> INSTRUCTION 1
In the passage on Horace Greeley's death, where did Greeley go on November 19 to recover from a nervous breakdown?

> EXCERPT TO READ
Tragic Demise and Electoral Confusion
Then, on November 29, before the electoral college had actually cast any ballots, Greeley himself died. We don’t know exactly what caused his death, but his behavior in the weeks after Election Day offers some insight. Not only was Greeley reeling from the death of his wife and his imminent political defeat, he was also mourning the loss of the New York Tribune, which had just decided to sever ties with its founder. In a missive penned on November 13, Greeley laid bare his hopelessness.
“ … having done wrong to millions while intending only good to hundreds, I pray God that He may quickly take me from a world where all I have done seemed to have turned to evil,” he wrote, “and wherein each hour has long been and henceforth must be one of agony, remorse, and shame.”
On November 19, the 61-year-old editor retreated to Dr. George Choate’s sanatorium near Tarrytown, New York, to recover from a nervous breakdown. “Since his arrival at Tarrytown, Mr. Greeley had evinced great mental disquietude on the subject of his worldly affairs, and the impression grew upon him to such an extent that he became gloomy and despondent, and refused to take more than a small portion of nourishing food at long intervals,” his New York Times obituary read. It’s also possible, as ProPublica’s Scott Klein writes for Medium, that doctors’ limited understanding of psychiatry resulted in drug treatments that worsened Greeley’s condition—or even proved fatal.
In any case, Greeley’s sudden death left members of the electoral college wondering what to do with his electoral votes. Instead of casting their ballots for a now-deceased candidate (which, strangely, has happened in several smaller elections), most decided to vote for a different candidate who, though alive, still had no chance of winning. Greeley’s running mate, Benjamin Brown, received 18 votes; 42 votes went to Thomas Hendricks, Grover Cleveland’s future vice president; two Georgia representatives voted for Georgian Charles Jenkins; and David Davis, who had competed against Greeley for the Liberal Republican nomination, received one vote. Three electors did follow through on their pledge to vote for Greeley, but their ballots were voided.

> INSTRUCTION 2
Arrange the stretch of the listing from the line that contains "family: Passerellidae" through the end of the listing as a numbered list, omitting any blank lines.

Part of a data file
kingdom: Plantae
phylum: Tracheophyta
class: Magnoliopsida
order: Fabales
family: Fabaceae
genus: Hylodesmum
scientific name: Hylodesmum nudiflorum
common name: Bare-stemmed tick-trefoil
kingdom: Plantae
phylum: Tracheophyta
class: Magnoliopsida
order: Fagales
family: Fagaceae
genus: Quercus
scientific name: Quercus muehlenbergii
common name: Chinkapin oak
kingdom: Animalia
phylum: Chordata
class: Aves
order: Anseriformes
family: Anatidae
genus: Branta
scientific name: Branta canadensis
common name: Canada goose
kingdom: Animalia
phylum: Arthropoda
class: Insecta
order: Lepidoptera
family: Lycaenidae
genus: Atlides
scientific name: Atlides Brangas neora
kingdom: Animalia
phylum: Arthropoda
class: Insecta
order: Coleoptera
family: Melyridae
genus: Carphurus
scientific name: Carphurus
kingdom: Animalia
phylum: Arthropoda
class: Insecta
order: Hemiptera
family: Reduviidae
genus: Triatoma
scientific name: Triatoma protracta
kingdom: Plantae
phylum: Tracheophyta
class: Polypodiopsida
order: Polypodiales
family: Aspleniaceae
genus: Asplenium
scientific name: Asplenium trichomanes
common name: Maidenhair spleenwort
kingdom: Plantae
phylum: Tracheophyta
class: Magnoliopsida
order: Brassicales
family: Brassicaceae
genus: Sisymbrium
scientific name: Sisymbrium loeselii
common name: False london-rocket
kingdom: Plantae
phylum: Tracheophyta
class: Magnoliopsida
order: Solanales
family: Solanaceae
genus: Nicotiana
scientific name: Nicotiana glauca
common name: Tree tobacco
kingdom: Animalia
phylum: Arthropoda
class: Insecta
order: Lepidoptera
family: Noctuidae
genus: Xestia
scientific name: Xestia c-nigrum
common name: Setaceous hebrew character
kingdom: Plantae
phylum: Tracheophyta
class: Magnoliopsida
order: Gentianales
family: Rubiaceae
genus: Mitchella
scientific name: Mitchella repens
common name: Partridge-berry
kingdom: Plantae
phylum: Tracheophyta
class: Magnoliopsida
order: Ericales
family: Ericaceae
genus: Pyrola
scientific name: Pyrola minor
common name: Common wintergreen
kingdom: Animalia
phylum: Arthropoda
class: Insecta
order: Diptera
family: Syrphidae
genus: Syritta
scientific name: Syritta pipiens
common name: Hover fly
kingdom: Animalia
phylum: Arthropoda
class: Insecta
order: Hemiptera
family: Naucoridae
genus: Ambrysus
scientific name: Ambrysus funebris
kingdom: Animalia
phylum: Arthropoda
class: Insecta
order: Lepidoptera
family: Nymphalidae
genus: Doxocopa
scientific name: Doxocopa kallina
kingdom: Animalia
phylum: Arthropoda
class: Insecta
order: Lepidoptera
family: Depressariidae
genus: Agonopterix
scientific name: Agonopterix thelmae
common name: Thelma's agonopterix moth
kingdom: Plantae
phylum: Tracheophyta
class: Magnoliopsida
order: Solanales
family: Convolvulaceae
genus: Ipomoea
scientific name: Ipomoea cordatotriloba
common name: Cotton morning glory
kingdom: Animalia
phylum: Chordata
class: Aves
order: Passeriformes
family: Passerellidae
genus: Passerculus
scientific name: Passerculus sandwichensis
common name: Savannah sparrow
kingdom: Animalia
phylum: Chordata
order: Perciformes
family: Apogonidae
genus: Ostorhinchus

> FULL ANSWER 1
Dr. George Choate's sanatorium near Tarrytown, New York.

> FULL ANSWER 2
1. family: Passerellidae
2. genus: Passerculus
3. scientific name: Passerculus sandwichensis
4. common name: Savannah sparrow
5. kingdom: Animalia
6. phylum: Chordata
7. order: Perciformes
8. family: Apogonidae
9. genus: Ostorhinchus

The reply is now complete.